Esasına bakarsak, henüz tam ne olduğunu anlayabilmiş değiliz… Öyle bir senaryo içindeyiz ki, senaristin kim olduğunu merak etmeden duramıyoruz... bir (grup) insan mı, yoksa doğanın kendisi mi; onu dahi bilmiyoruz… Gerçeklerin su yüzüne çıkması belki de yıllar alacak… Ancak her tür spekülasyona, komplo teorilerine veya medyada yayınlananlara rağmen, akıl sağlığımız ve huzurumuzu sürdürülebilir kılmak için, kendimize bir “gerçek” seçip yolumuzda ilerliyoruz…
Hiç düşündünüz mü; niye bir seçim yapma gereği içindeyiz? Bu seçimi bizi zorlayan ne peki; kendimiz mi, yoksa zihnimiz mi?! Zihnimiz tabii!

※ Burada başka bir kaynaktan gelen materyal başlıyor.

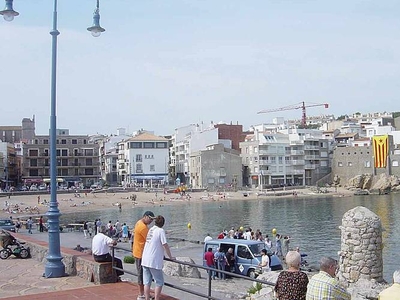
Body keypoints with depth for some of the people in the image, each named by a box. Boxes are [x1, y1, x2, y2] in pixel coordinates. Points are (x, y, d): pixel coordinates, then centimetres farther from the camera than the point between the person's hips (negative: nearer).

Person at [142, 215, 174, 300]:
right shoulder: (160, 231, -9)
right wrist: (171, 257, 0)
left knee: (147, 282, 10)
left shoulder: (150, 230, 11)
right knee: (159, 282, 4)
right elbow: (165, 245, -10)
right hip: (154, 262, -7)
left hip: (145, 260, 7)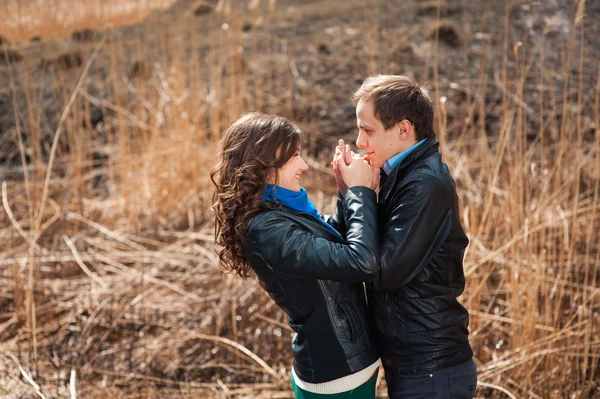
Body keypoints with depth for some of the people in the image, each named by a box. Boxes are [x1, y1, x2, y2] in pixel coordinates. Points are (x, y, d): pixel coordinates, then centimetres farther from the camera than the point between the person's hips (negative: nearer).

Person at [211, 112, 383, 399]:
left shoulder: (281, 211, 2)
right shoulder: (267, 230, -25)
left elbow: (333, 240, 17)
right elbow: (361, 263, -30)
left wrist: (353, 192, 0)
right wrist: (360, 192, -18)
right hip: (337, 376, -9)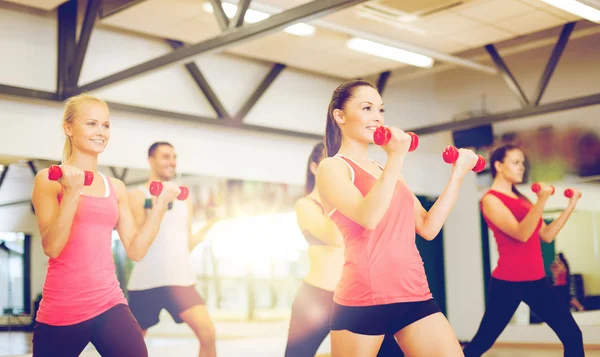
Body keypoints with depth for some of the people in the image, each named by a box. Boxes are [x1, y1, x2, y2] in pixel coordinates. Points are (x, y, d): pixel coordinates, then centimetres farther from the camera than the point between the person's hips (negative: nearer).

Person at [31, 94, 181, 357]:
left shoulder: (116, 188, 10)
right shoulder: (49, 180, -2)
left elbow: (136, 250, 8)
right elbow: (51, 247, -12)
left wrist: (160, 204, 2)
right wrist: (72, 191, -20)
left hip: (109, 305, 3)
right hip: (60, 312, -3)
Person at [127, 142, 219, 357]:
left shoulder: (184, 199, 15)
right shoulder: (138, 196, 0)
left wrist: (211, 222, 10)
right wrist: (156, 210, -20)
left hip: (181, 279, 3)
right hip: (146, 282, -3)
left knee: (207, 333, -16)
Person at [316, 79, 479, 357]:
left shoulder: (388, 171, 19)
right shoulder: (332, 168, -1)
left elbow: (428, 228, 13)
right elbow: (368, 218, -19)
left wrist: (457, 175, 12)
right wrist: (396, 157, -18)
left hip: (415, 295, 6)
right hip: (364, 300, -6)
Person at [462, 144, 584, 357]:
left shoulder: (521, 199, 15)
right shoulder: (490, 199, -8)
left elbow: (547, 235, 14)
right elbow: (521, 234, -21)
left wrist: (571, 206, 12)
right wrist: (541, 201, -31)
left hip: (536, 280, 7)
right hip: (508, 282, -7)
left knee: (572, 335, 2)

Zihin daima bir seçim yapmaya iter; ikilem, kararsızlık veya belirsizlik içinde olmaktan hiç hoşlanmaz… Hatırlayın, en son ikilemde kaldığınız anı… içinizde yaşadığınız o garip iç-kemiren duyguyu… bir türlü yola devam edememenin yarattığı huzursuzluğu… hangi seçimin en iyi olduğu ve en iyiyi doğuracağı merakıyla karışık kaygıyı… veya, üç beş adım sonrasının olasılıklarına karşı müthiş endişe ve korkuyu… “Ahh bir seçim yap da yolumuza devam edelim!” dürtüsüyle rahat vermez.

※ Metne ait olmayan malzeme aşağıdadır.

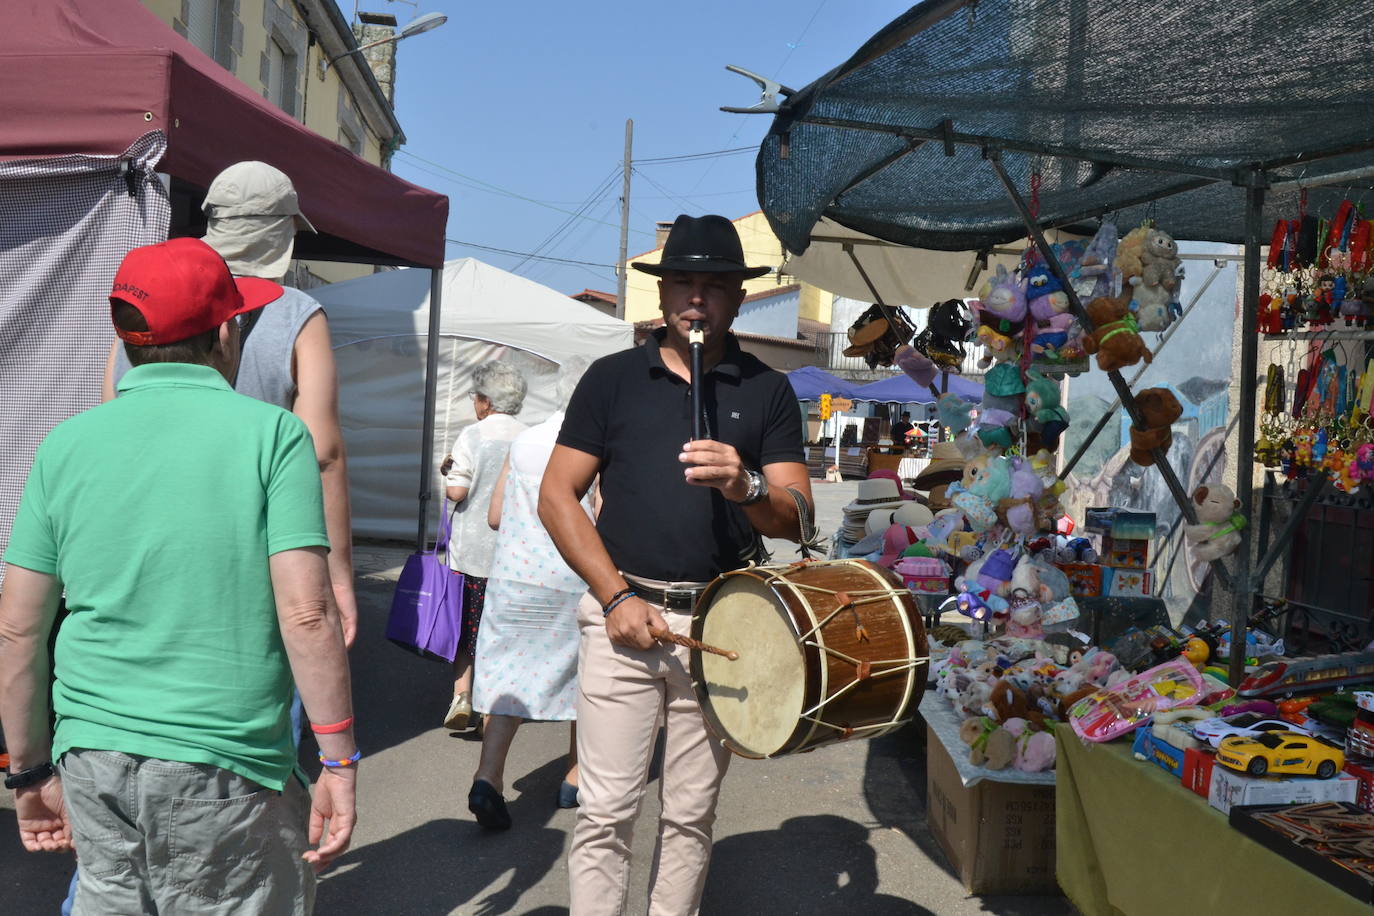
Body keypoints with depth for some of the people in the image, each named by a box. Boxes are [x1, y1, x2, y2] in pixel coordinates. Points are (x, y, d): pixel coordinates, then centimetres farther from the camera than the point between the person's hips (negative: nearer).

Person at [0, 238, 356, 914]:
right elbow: (306, 615, -14)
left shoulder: (66, 445, 4)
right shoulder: (271, 434, -7)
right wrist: (338, 763, -7)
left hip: (90, 759, 4)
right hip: (225, 772, -4)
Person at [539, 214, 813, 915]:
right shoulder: (614, 377, 6)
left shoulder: (767, 391, 8)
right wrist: (617, 597, -7)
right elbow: (556, 495, 3)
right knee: (606, 811, -2)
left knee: (691, 814, 9)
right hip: (623, 612, -1)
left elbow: (795, 516, 0)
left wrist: (747, 487, -23)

İnsan, sağlıklı, akıllı, ve var olan verileri açıklıkla analiz etme yetisine sahip. Ancak bu, kullandığı veriler ve kendine temel aldığı yöntemlerle çok bağıntılı. Soyut ve anlaşılması zor olan kavramalar bunlar… Şöyle basite indirgeyelim… Bizler, kendisi için en iyi olanı seçme eğiliminde olan varlıklarız. Haksız mıyım? Örneğin, markete gider, en körpe meyveyi, en taze sebzeyi, hatta daha iyidir diye en pahalı olanı seçme eğilimi gösteririz. Daha ötesi, sadece görünene kanmayıp, gerçekten en tatlısını almak ve beslenmek istemez miyiz? Karpuzu keserek alışımız, belki de, en çarpıcı örnek!
Peki, her daim bu kadar ince eleyip sık dokuyarak mı yapıyoruz seçimlerimizi? Bir sorunla karşı karşıya iken, aynı eğilimde miyiz? Bir düşünün… Sizin veya yakınlarınızın izlediği düşünce süreçlerini gözden geçirin… gözlemleyin… genellikle akla gelen senaryolar hangi yönde seyrediyor? …sanki hiç bir şey olmamış ve kaldığımız yerden devam edeceğimiz bir “mutlu son” mu; yoksa karanlık tarafın galip geldiği, “en kötü” senaryolu son mu? Veya, ikisinin arasında, kabul edilebilir, yaşanabilir, hatta ne derece zor olursa olsun, adapte edilebilir “yeni bir yol” mu?
Bireysel özellikler ve karakter farklılıklarından bağımsız, psikoloji ve nöroloji alanındaki bilimsel araştırmalar diyor ki, bizler olumsuza, en kötü senaryoya, var olan yanlışa veya noksana, hatta azlık/yokluk/kıtlık gibi olumsuz düşünme biçimlerine eğilimliyiz… Ama…. Yine aynı bilim dalları çok harika bir haber daha veriyor… Bizler öyle güçlü varlıklarız ki, doğru yönlendirmelerle zihnimizi eğitebilir, olumluyu, kabul edilir ve yaşanır senaryoyu, var olanı, hatta ve hatta bolluğu görebilir hale gelebiliriz. Ama nasıl?
İşte bunun cevabı ilerleyen haftalarda bu köşede yer alacak… “Pozitif Farkındalık” köşesi, var olanı görebilme yetimiz üzerine yoğunlaşacak hikayeler, anekdotlar, veya fikirlerle döşeli bir mecra olacak… Özellikle şu zorlu günlerde, en iyi sebze-meyveyi seçer gibi, zihnimizi bilinçle ve farkındalıkla, olası olumlu senaryoları seçmeye ve düşlemeye yönlendirmeye eğitebileceğiz…
Duygu, düşünce ve davranışlarımızın uyum içinde olduğu bir “huzur”, “esenlik”, ve “mutluluk” içinde bir yaşantı kim istemez ki…. Quantum fizikçileri der ki, “bizler kendi gerçeğimizi kendimiz yaratırız…” Bu durumda iş bize düşüyor! Var mısınız? Ben varım!